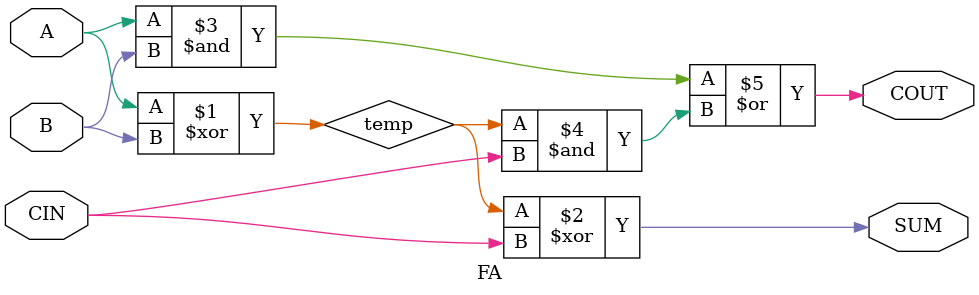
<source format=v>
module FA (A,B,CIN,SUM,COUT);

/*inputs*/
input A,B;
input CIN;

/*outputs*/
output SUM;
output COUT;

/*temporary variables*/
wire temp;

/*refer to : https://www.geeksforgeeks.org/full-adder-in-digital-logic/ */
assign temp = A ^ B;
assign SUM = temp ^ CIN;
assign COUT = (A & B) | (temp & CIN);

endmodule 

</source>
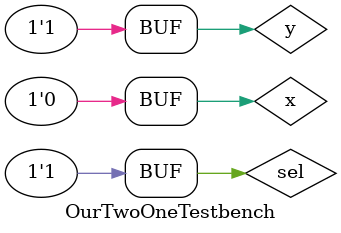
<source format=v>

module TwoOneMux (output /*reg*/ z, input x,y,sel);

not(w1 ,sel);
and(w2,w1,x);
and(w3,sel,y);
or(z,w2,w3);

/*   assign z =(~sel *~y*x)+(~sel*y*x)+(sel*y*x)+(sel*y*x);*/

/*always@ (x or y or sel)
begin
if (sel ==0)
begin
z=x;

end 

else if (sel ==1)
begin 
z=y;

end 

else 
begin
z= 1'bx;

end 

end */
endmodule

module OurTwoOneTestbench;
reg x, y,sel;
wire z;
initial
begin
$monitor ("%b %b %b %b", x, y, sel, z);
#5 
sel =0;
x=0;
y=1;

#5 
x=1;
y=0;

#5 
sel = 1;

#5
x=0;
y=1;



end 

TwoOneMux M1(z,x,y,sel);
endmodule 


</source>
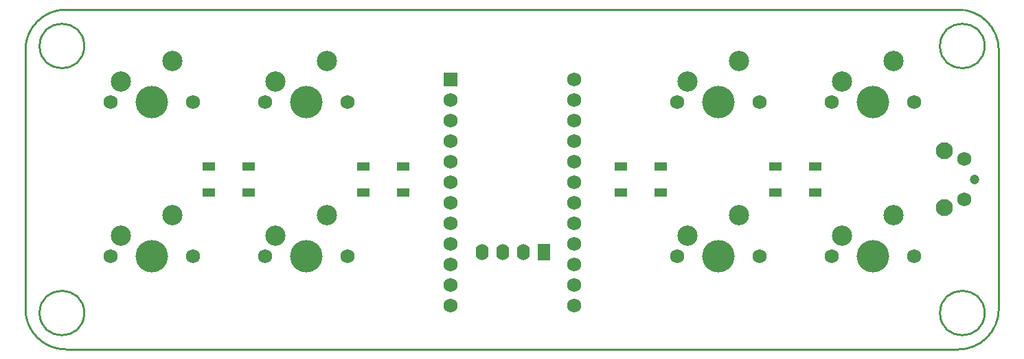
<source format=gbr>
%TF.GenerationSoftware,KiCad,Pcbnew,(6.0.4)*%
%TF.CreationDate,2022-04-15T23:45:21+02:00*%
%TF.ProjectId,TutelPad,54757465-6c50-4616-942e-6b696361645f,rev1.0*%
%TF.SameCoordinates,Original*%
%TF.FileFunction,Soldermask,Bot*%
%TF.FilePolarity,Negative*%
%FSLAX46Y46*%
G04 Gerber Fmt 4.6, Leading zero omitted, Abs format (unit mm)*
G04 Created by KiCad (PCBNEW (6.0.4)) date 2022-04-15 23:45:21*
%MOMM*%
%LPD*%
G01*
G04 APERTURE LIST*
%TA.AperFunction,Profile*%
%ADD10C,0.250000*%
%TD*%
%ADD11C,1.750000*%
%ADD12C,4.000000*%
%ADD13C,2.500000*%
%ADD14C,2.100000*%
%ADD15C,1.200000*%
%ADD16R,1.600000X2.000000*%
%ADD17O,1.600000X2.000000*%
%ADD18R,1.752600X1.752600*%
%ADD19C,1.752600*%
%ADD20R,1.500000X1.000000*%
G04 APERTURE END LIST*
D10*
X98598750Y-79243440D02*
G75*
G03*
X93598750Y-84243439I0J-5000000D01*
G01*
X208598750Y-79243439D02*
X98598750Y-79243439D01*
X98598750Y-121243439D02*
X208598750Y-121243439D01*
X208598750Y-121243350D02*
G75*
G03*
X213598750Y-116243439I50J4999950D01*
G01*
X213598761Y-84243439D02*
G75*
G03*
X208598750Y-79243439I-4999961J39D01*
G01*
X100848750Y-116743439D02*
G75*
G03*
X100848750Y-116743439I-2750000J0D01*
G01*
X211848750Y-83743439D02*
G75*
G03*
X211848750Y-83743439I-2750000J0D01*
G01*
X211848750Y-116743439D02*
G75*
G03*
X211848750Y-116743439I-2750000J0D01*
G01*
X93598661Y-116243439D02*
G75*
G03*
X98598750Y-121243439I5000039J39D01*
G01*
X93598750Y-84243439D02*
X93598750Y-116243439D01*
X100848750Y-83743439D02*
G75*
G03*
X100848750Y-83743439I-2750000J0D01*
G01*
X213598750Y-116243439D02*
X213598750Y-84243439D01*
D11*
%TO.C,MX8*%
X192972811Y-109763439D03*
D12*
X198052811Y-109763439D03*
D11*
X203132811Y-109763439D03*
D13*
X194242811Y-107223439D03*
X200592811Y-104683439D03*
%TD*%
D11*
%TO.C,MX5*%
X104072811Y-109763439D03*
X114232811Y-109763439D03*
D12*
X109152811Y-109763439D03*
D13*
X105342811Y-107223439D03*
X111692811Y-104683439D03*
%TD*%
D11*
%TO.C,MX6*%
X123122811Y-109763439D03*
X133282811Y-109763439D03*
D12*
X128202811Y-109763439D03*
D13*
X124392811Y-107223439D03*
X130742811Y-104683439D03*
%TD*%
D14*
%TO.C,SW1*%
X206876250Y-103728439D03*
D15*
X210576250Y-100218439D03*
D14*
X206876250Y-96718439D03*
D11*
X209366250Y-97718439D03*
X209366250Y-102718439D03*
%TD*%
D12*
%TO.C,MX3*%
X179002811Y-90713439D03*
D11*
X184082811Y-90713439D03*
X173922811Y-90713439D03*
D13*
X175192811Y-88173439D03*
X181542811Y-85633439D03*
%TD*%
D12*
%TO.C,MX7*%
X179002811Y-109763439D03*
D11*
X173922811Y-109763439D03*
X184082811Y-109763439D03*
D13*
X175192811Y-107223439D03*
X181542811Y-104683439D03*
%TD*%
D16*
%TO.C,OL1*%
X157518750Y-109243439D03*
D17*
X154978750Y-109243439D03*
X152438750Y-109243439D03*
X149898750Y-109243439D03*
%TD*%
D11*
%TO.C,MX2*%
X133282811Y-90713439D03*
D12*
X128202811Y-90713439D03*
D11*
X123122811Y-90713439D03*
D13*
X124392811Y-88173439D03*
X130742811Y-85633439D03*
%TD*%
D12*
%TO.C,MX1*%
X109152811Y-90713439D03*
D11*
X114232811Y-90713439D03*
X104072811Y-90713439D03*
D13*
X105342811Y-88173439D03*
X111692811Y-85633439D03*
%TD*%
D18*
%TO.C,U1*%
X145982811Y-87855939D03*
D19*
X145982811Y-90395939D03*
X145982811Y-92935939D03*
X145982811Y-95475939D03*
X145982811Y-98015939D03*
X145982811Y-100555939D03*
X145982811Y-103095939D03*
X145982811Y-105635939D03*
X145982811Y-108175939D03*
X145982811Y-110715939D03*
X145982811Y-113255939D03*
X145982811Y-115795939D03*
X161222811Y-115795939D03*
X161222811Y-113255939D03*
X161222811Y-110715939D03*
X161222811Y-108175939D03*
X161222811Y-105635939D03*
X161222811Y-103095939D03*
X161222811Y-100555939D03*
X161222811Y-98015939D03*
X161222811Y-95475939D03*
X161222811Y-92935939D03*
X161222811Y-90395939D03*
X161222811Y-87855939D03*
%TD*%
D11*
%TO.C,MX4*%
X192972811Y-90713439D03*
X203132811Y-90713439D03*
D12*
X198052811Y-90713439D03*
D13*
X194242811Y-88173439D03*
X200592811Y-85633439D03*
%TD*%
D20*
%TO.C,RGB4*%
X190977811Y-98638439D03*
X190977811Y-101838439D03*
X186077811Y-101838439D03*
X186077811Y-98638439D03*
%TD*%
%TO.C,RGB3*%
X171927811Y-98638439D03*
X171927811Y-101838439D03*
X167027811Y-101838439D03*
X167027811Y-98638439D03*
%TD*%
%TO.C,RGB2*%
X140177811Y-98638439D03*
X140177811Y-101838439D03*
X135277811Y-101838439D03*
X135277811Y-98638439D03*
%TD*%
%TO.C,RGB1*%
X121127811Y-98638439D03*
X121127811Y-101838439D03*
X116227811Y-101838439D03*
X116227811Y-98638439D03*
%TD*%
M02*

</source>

════════════════

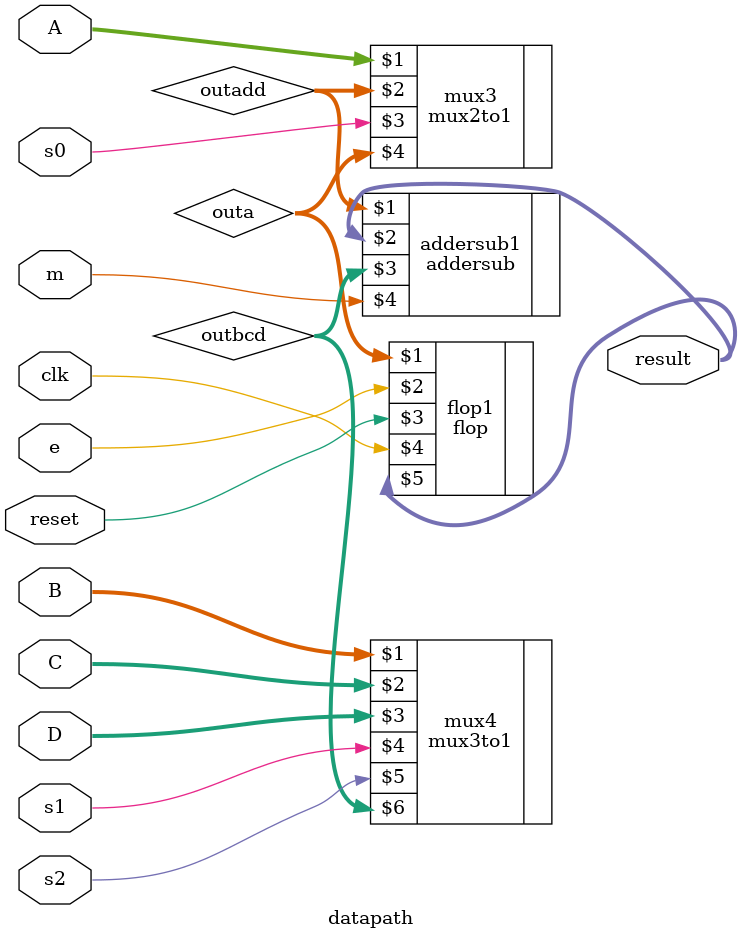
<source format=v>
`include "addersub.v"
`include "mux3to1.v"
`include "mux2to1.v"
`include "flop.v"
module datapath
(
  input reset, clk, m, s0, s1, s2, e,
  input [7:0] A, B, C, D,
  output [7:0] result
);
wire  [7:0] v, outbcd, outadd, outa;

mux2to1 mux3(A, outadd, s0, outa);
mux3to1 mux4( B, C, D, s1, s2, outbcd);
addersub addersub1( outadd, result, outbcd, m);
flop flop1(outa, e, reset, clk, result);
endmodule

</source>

════════════════

- [YOUR INSTRUCTIONS] Show the lines above that have the word "reset".

- [RESPONSE TO THE TASK]
  input reset, clk, m, s0, s1, s2, e,
flop flop1(outa, e, reset, clk, result);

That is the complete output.